W przypadku samej Grecji warto wspomnieć, że dzisiaj rozpoczęła się kontrola finansów publicznych i ich reform. Potrwa ona przez tydzień, a oczekiwania są całkiem optymistyczne. Takie inspekcje będą teraz regularne, więc ciężko będzie ukryć wszelkie problemy, a odstępstwa od założeń restrukturyzacji będą szybko wychwytywane i możliwa będzie ich korekta.
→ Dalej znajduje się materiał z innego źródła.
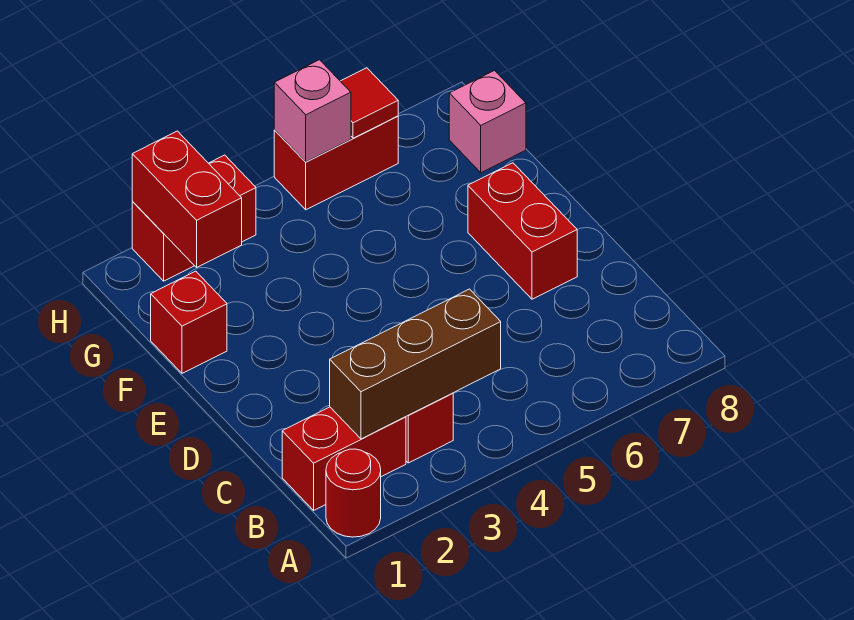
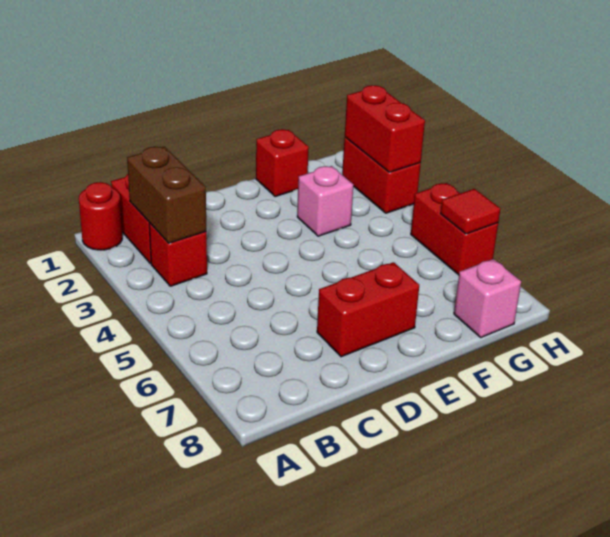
brown brick B2:B4 level 2 -> brown brick B2:B3 level 2
red brick G2:H2 level 2 -> red brick H2:H3 level 2
pink brick H5 level 2 -> pink brick F3 level 1

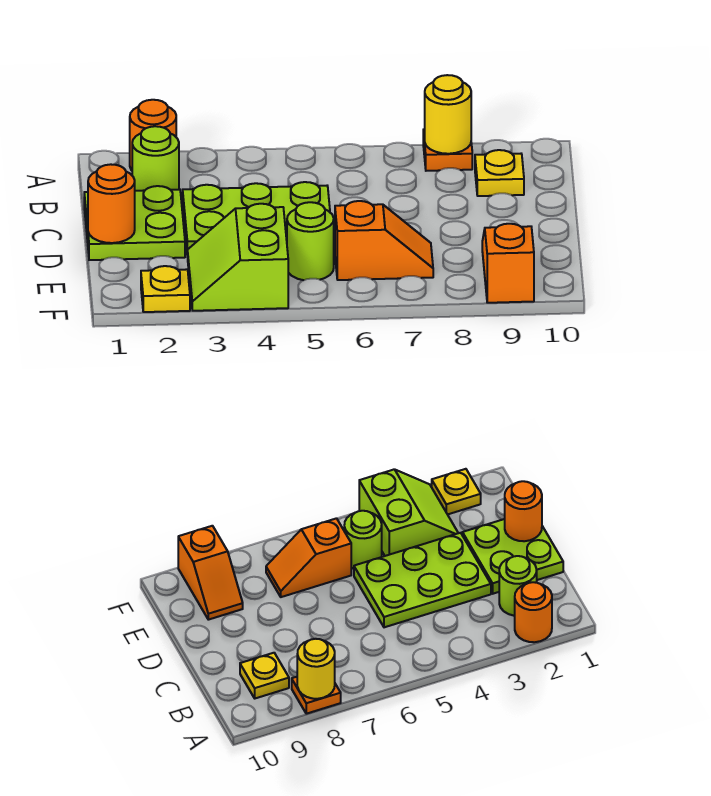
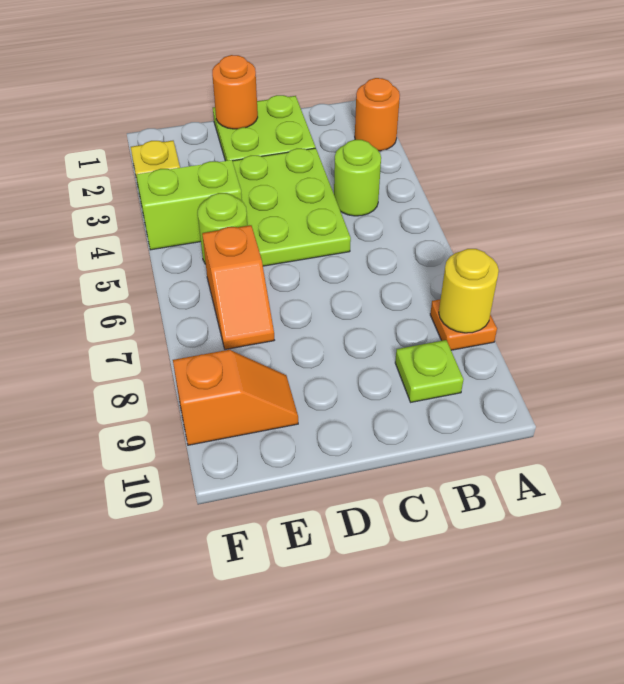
lime round brick B2 level 1 -> lime round brick B4 level 1
yellow plate B9 level 1 -> lime plate B9 level 1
Sam rynek otworzył się na lekkim plusie i z początku był niechętny do wzrostów. Szkodzić może zbliżające się wielkimi krokami IPO Taurona. Potem jednak, gdy europejskie parkiety pognały na północ i Warszawa nie miała wyjścia. Dzień kończymy więc jednoprocentowym wzrostem. Coraz bliżej znajduje się lokalny szczyt z 31 maja, którego przekroczenie będzie oznaką końca ponad miesięcznego trendu spadkowego.

Na rynku walutowym optymizm był jeszcze większy. Eurodolar po południu rósł aż o 1,5 proc., co w znaczny sposób umocniło złotego. Nasza waluta była szczególnie silna w stosunku do dolara. Oszalał wręcz rynek surowców, gdzie ropa drożała o prawie 4 proc. Wrócił więc apetyt na ryzyko, którego w ostatnich tygodniach wyraźnie brakowało.